I’ve been putting this off for some time- writing my first entry into this creativity journal. I’ve been feeling afraid that actually, I may have nothing of substance to say. Afraid that I will let myself down, and expose the reality that I am, in fact: not creative, not fit to be a creativity coach, a fraud, directionless, bound by fear, along with a multitude of micro-emotional states that support these claims.
That said, here I am, sitting down to actually write. What gave me the courage to overcome those fears? I would say, primarily, what helped most was recognizing my common humanity in my experience. Yes, I am unique in how my issues have arisen, continue to emerge, and how they present, but in this problem, there is a common human experience. In fact, this shared fear of having nothing to say, or that what you say is not meaningful, poignant, relevant, or valuable is central to the process of making art. It is a pivotal mystery, question, and point of debate when discussing art in any of its myriad forms. Artists the world over have wrestled with these questions for centuries, if not millennia.
My father had a fellow sculptor friend named John. They would get together occasionally and discuss art. My father lamented to me- “Every time I go to John’s he always wants to talk about ‘what is art?’”. Though he lamented, he and my mother continued to go meet with John over coffee and discuss this meaningful question. I imagine that John was wrestling with this fear (as was my father). The question of “what is art” is often linked to this aforementioned fear- “is what I have to say meaningful?” Artists want to know that what they do matters, that what they have to say is important, valid, and/or has a place and is meaningful.
Approaching this fear, tackling it, investigating it, massaging it, befriending it, alienating it, embracing it, destroying it, is where art is born, lives, and dies, and again is reborn.
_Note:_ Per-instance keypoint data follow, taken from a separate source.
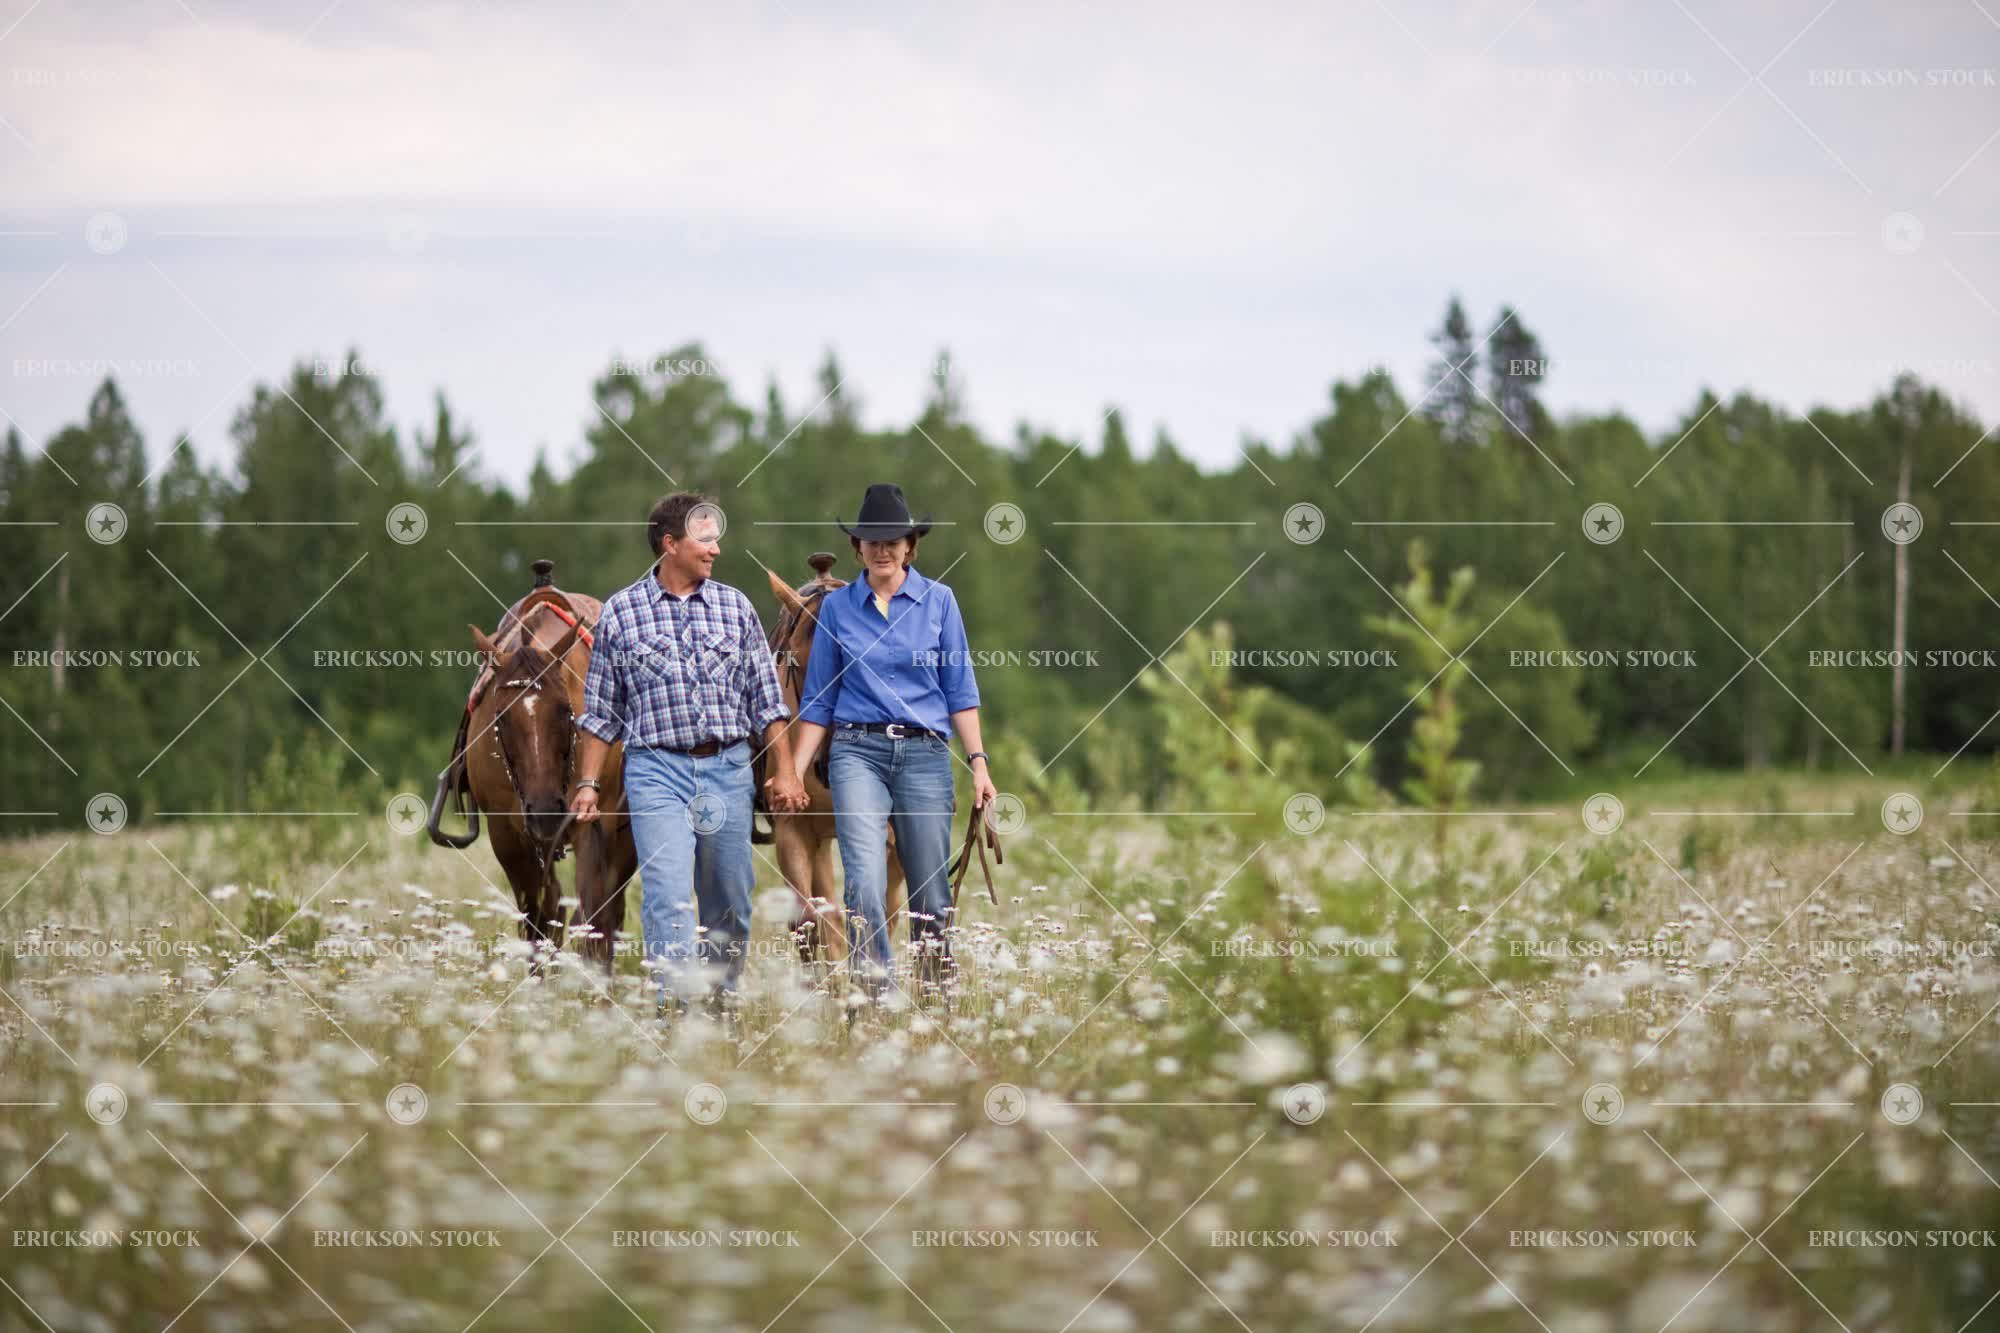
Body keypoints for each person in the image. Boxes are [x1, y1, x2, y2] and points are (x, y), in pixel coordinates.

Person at [569, 492, 808, 1020]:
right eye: (705, 539)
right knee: (668, 894)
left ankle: (719, 1007)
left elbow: (767, 703)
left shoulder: (735, 607)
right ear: (670, 544)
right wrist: (587, 784)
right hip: (656, 771)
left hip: (727, 768)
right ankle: (676, 1012)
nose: (716, 549)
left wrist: (786, 771)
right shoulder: (622, 613)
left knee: (730, 900)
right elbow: (601, 713)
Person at [788, 483, 997, 1002]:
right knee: (862, 878)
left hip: (925, 754)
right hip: (857, 751)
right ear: (857, 548)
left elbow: (960, 691)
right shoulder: (837, 610)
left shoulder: (939, 602)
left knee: (930, 888)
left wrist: (979, 764)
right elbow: (818, 701)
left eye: (892, 541)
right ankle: (874, 995)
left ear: (910, 546)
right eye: (871, 541)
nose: (882, 549)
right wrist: (793, 771)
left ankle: (934, 995)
I believe, that the act of sincerely approaching this fear as an artist will create art that is meaningful, disruptive, beautiful and controversial. Because, when an artist puts something into the world, ANYTHING, it is a brave act, especially when it comes from a place of genuineness, that reflects their own reality. It is a proposal to the world; it says, “Chew on this” “look at this” “ponder this," “disagree with this”, “fall in love with this”, ”poke holes in this”, “become infatuated with this”, “resist this”, etc.
If this fear was not present for creatives and artists, I argue that art could lose all meaning- falling in to a chasm of insipid, grotesque indulgence and decorative masturbation. Is this assessment a bit extreme? Perhaps, however, this fear is what keeps art alive. For me, it pushes me to explore further, to reflect on my process more, revise my statements with rigor, and to strive for more genuineness, originality, and authenticity. At best, it keeps me on my toes, though at worst, it can be immobilizing. Remembering that the fear itself is meaningful and that it is a common human experience releases me into the great, pregnant void of possibility.